[Saved data entries]

------------------------------

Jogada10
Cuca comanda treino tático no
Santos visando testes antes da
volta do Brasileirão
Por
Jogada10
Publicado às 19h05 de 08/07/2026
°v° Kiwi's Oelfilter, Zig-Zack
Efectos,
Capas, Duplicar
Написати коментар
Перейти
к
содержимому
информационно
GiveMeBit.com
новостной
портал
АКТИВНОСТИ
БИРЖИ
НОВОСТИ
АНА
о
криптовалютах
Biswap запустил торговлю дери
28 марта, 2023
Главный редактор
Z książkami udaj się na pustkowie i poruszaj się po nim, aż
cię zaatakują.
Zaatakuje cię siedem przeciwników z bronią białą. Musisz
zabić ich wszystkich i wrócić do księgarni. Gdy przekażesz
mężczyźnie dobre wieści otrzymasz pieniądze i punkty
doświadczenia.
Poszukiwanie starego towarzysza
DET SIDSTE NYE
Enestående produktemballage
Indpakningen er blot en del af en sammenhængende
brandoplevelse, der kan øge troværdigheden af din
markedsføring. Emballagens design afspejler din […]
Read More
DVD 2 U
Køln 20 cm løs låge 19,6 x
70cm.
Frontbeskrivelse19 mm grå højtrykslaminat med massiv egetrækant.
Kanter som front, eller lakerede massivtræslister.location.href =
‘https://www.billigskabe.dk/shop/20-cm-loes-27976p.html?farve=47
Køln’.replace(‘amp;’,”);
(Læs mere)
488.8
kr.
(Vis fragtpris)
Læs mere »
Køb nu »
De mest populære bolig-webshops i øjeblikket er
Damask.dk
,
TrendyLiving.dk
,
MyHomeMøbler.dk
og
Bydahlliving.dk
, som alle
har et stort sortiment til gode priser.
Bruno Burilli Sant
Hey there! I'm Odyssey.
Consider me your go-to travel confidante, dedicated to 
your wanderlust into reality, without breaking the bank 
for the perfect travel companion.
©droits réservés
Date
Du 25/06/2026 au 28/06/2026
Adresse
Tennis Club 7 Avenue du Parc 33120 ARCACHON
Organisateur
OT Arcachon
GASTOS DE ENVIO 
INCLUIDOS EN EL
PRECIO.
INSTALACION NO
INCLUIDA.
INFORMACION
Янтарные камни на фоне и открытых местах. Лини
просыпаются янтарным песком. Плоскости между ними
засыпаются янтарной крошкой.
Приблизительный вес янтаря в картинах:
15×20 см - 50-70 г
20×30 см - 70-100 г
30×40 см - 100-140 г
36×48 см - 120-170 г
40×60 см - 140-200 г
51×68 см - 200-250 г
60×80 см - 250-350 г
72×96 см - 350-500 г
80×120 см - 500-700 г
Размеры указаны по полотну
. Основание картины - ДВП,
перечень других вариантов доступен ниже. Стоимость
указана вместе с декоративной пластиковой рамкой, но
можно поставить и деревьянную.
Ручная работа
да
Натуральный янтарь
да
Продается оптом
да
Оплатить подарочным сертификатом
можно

------------------------------

The answer is the run of lines above from the line containing "Consider me your" through the line containing "Янтарные камни на", copied exactly and alone.

Consider me your go-to travel confidante, dedicated to 
your wanderlust into reality, without breaking the bank 
for the perfect travel companion.
©droits réservés
Date
Du 25/06/2026 au 28/06/2026
Adresse
Tennis Club 7 Avenue du Parc 33120 ARCACHON
Organisateur
OT Arcachon
GASTOS DE ENVIO 
INCLUIDOS EN EL
PRECIO.
INSTALACION NO
INCLUIDA.
INFORMACION
Янтарные камни на фоне и открытых местах. Лини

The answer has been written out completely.